L'histoire :
La tempête s’est levée en cette fin d’après-midi de février 1963. Emily fait ses cartons pour quitter l’hôpital de Klontown à la fin de la semaine, le temps de mettre de l’ordre dans ses affaires. Elle remet alors la main sur un de ses journaux intimes. Comme hypnotisée, elle ne peut s’empêcher de replonger dans cette étrange mais intense partie de sa destinée. 40 ans plus tôt, elle partageait en effet la vie avec un indien du nom de Yuma. Sous l’œil jaloux du rapace Kraa, avec lequel Yuma entretient une relation fusionnel, Emily trouve quand même sa place dans cette région sacrée et oubliée de la vallée. Malgré les encouragements d’Emily, Yuma ne sort pas du mutisme traumatique dans lequel il s’est enfermé à la mort de ses parents. Il ressent le besoin de la transe pour communiquer avec ses fantômes. Cela n’empêche pas le couple de vivre dans l’harmonie simple offert par la nature. Hélas, le bonheur est de court instant. Il est temps pour Yuma et Kraa de reprendre leur chasse vengeresse.
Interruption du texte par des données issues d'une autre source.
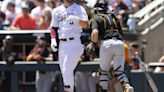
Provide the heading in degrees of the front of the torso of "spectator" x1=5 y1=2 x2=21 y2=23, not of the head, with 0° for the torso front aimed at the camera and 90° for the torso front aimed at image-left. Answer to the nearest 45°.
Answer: approximately 0°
Ce qu'on en pense sur la planète BD :
C’est d’abord du point de vue d’Emily que Benoît Sokal raconte la fin de cette histoire. Au travers de son journal intime, le présent renoue avec un passé qui n’a pas encore fini de dévoiler ses mystères. Cette nouvelle posture narrative amplifie la mise en exergue de la cruauté humaine. Celle-ci est révélée par comparaison avec la froideur du rapace prédateur Kraa, au travers du regard de cette jeune femme. Sokal ne nous épargne rien au niveau des émotions. Tout est dit avec tellement de naturel, tant au niveau des images que du discours, que l’on ressent avec effroi, au fond de ses tripes, les moindres sentiments de ce huis clos de vallée. Les fans de l’auteur reconnaîtront son cynisme maîtrisé et seront sans nul doute convaincu par cette fin de récit très réussie. Le graphisme crayonné original et expressif de ce triptyque abouti n’est pas étranger à cet équilibre fragile si rarement atteint. Sokal vient ici d’achever une de ses plus belles œuvres, à laquelle il sera difficile de rester indifférent.